There has also been a wave of better news about the US. Although manufacturing remains static at best - witness the 50,000 fall in employment in industry in February, a month which saw the creation of 705,000 new jobs in America - other parts of the economy are evidently doing pretty well.

That leaves Continental Europe in the doldrums. In the major European economies growth has slowed or started to fall and unemployment has risen to unacceptable levels. But at least the authorities in Germany, France and elsewhere have started to press their foot down hard on the monetary accelerator. The series of reductions in the cost of borrowing should help to avoid outright recession.

The constellation of evidence suggests a promising outlook for growth in Britain this year too. The more pessimistic economists - those most in need of a winter break in a sunny resort - have made much of the deterioration in export prospects. They have overdone it. True, the trend in the balance of trade has been flat at best in recent months, reflecting the slowdown in export markets. True, this has hit manufacturing output, especially in Britain's engineering heartland as a new survey is expected to confirm today. But it is likely to be no more than a pause.

Even if the Continent is stuck in the doldrums until much later this year, trade with the US is likely to pick up again. The value of Britain's exports to North America last year, at pounds 20.4bn, was slightly higher than exports to Germany. When growth in Asian markets is taken into account too, export prospects look very decent. Before long even the pessimists will be forced to admit that the world economy has not been as depressed as they thought.

A serious risk for nuclear investors

Every time something untoward happens at a nuclear power station, it conjures up images of Chernobyl and Three Mile Island. In the case of the latest upset at British Energy, any such thoughts are probably exaggerated. But there are critical implications for this company's privatisation. The issue is whether it is safe to refuel some of British Energy's power stations when they are working at full load. This is a problem that does not apply to the new pressurised water reactor at Sizewell B, which must be refuelled off-load, whatever happens. But it does matter for a number of the AGRs (which are built to four different designs and are thus far from uniform in their operational methods.)

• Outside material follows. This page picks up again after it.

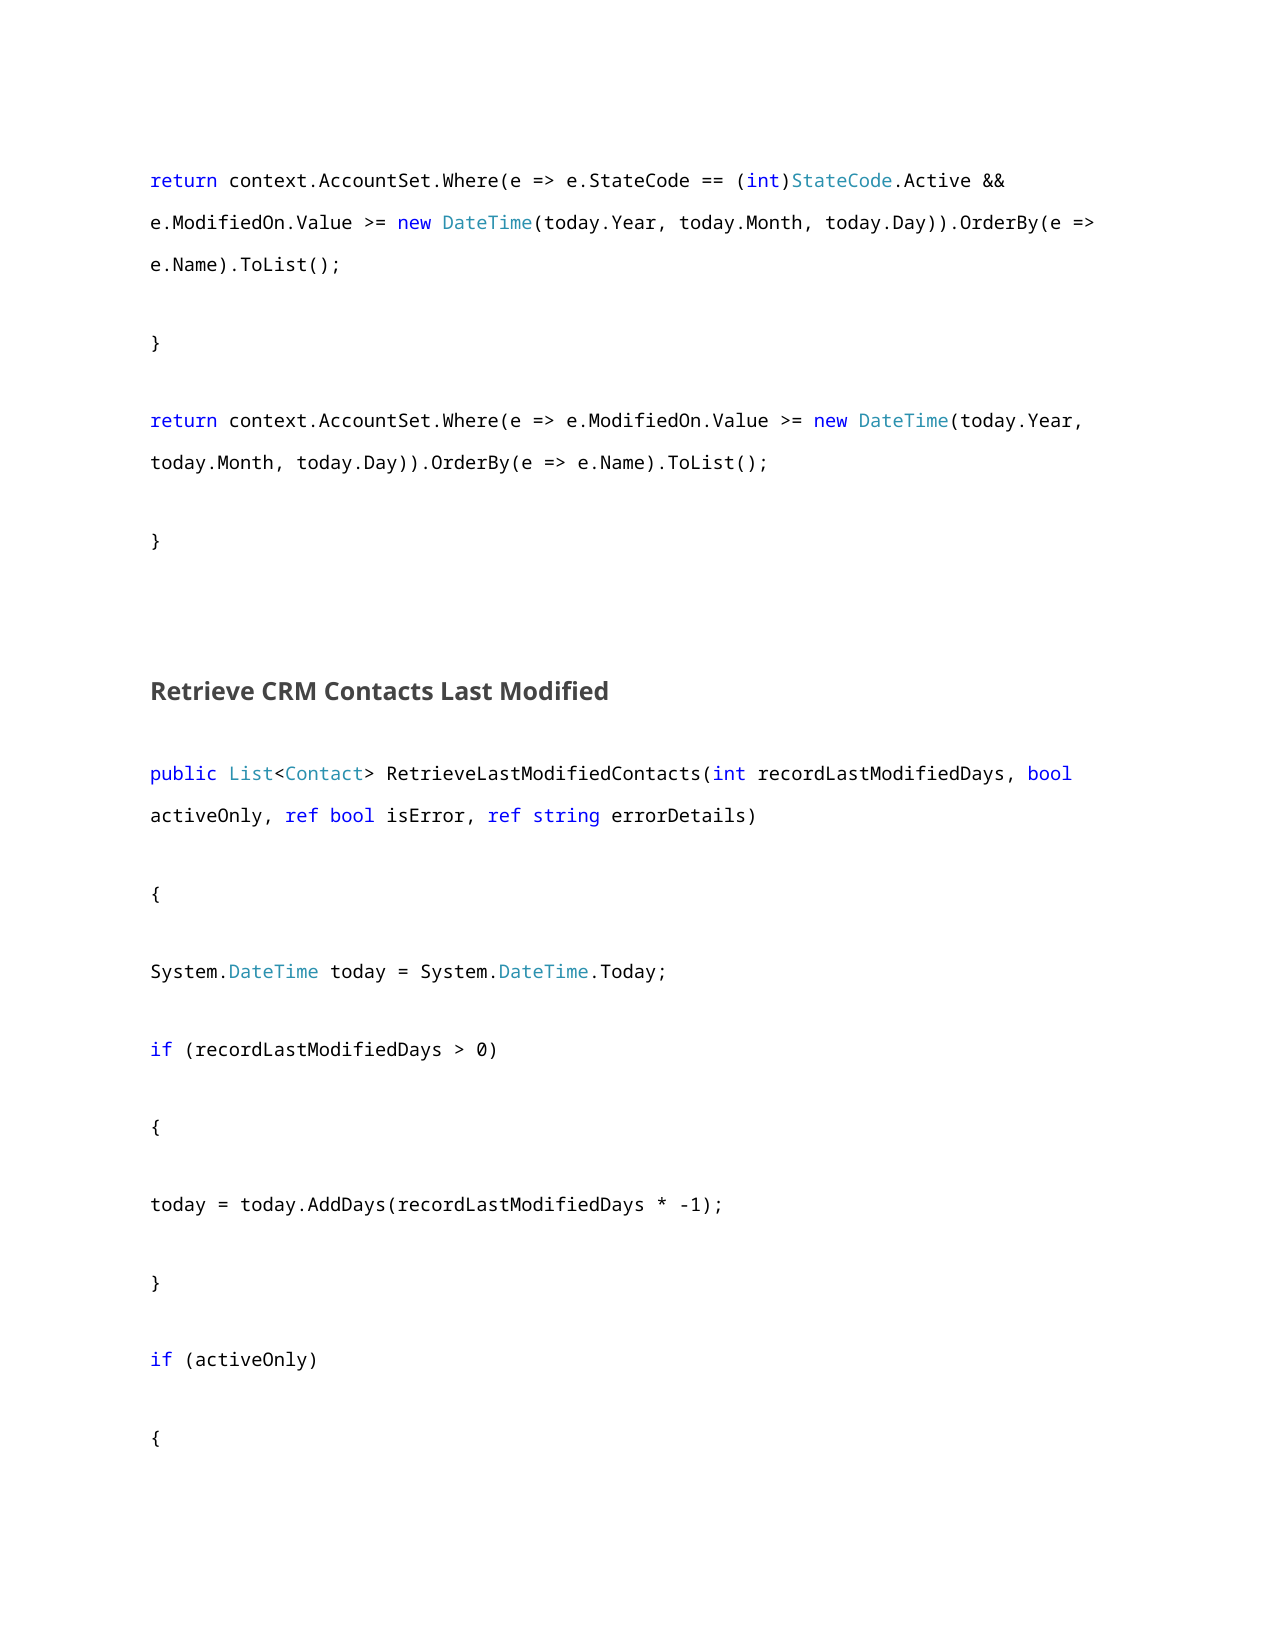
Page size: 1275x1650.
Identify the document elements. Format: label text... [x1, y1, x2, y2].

If it turns out that refuelling at high electricity output has to be stopped, then the average annual output of the AGRs is likely to be significantly reduced. It so happens that British Energy's load factor - the percentage of available time that its plants are actually generating - last year averaged 74.5 per cent.

Analysts at BZW, which is advising the Government, have assumed in their calculations of the value of British Energy that this load factor rises to 82.5 per cent quite soon as improvements are brought in. But they also concede that a difference of 2.5 percentage points either side of this target - from 80 to 85 per cent - represents a variation of pounds 700m in the value of the company. Looked at another way, a 1 per cent increase in load factor adds pounds 140m to operating profits.

The refuelling problems are probably soluble. But they underline the extreme sensitivity of nuclear plant performance to minor problems of lost output - be they from refuelling or faulty welds, the cause of serious losses of output at two of the AGRs last year. The sensitivity to shutdowns is particularly high because nuclear stations are only economic if they are run as near flat out as possible.

Potential investors should take this seriously, because it is one of the biggest risks they will be buying in the privatisation. Indeed, if the refuelling problem turns out to be worse than the company now claims, it will call into question the entire sell-off, scheduled for midsummer.